# Short exercise
Write out every line of the following data without changing anything.

# Information given
────────────────
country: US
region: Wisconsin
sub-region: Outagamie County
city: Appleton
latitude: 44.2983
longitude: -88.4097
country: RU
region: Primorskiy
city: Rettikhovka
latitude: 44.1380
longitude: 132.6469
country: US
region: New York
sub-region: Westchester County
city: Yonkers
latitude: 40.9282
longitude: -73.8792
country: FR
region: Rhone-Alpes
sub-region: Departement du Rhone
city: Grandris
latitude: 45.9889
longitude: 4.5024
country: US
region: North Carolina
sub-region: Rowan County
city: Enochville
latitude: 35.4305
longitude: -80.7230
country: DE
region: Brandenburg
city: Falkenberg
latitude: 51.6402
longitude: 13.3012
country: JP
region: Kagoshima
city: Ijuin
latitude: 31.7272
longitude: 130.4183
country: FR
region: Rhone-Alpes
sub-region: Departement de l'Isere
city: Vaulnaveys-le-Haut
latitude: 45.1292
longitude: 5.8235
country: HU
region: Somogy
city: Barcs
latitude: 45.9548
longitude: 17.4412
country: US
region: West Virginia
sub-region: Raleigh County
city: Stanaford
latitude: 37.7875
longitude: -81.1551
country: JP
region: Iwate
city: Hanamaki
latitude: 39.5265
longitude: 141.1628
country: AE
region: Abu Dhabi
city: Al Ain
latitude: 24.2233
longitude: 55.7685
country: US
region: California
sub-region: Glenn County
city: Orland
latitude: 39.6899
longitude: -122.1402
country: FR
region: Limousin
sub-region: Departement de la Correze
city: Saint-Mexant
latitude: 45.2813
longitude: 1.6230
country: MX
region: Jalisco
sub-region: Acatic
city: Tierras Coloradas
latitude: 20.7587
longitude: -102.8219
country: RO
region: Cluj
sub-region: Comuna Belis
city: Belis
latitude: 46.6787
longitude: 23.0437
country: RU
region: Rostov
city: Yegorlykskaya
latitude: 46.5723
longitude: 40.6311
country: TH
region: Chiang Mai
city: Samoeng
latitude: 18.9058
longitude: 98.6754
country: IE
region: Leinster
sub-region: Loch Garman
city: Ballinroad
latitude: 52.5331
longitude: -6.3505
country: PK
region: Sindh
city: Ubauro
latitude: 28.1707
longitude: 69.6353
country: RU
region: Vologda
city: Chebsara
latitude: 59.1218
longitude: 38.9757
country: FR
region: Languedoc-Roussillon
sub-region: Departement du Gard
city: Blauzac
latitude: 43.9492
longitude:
────────────────
# Answer below
country: US
region: Wisconsin
sub-region: Outagamie County
city: Appleton
latitude: 44.2983
longitude: -88.4097
country: RU
region: Primorskiy
city: Rettikhovka
latitude: 44.1380
longitude: 132.6469
country: US
region: New York
sub-region: Westchester County
city: Yonkers
latitude: 40.9282
longitude: -73.8792
country: FR
region: Rhone-Alpes
sub-region: Departement du Rhone
city: Grandris
latitude: 45.9889
longitude: 4.5024
country: US
region: North Carolina
sub-region: Rowan County
city: Enochville
latitude: 35.4305
longitude: -80.7230
country: DE
region: Brandenburg
city: Falkenberg
latitude: 51.6402
longitude: 13.3012
country: JP
region: Kagoshima
city: Ijuin
latitude: 31.7272
longitude: 130.4183
country: FR
region: Rhone-Alpes
sub-region: Departement de l'Isere
city: Vaulnaveys-le-Haut
latitude: 45.1292
longitude: 5.8235
country: HU
region: Somogy
city: Barcs
latitude: 45.9548
longitude: 17.4412
country: US
region: West Virginia
sub-region: Raleigh County
city: Stanaford
latitude: 37.7875
longitude: -81.1551
country: JP
region: Iwate
city: Hanamaki
latitude: 39.5265
longitude: 141.1628
country: AE
region: Abu Dhabi
city: Al Ain
latitude: 24.2233
longitude: 55.7685
country: US
region: California
sub-region: Glenn County
city: Orland
latitude: 39.6899
longitude: -122.1402
country: FR
region: Limousin
sub-region: Departement de la Correze
city: Saint-Mexant
latitude: 45.2813
longitude: 1.6230
country: MX
region: Jalisco
sub-region: Acatic
city: Tierras Coloradas
latitude: 20.7587
longitude: -102.8219
country: RO
region: Cluj
sub-region: Comuna Belis
city: Belis
latitude: 46.6787
longitude: 23.0437
country: RU
region: Rostov
city: Yegorlykskaya
latitude: 46.5723
longitude: 40.6311
country: TH
region: Chiang Mai
city: Samoeng
latitude: 18.9058
longitude: 98.6754
country: IE
region: Leinster
sub-region: Loch Garman
city: Ballinroad
latitude: 52.5331
longitude: -6.3505
country: PK
region: Sindh
city: Ubauro
latitude: 28.1707
longitude: 69.6353
country: RU
region: Vologda
city: Chebsara
latitude: 59.1218
longitude: 38.9757
country: FR
region: Languedoc-Roussillon
sub-region: Departement du Gard
city: Blauzac
latitude: 43.9492
longitude:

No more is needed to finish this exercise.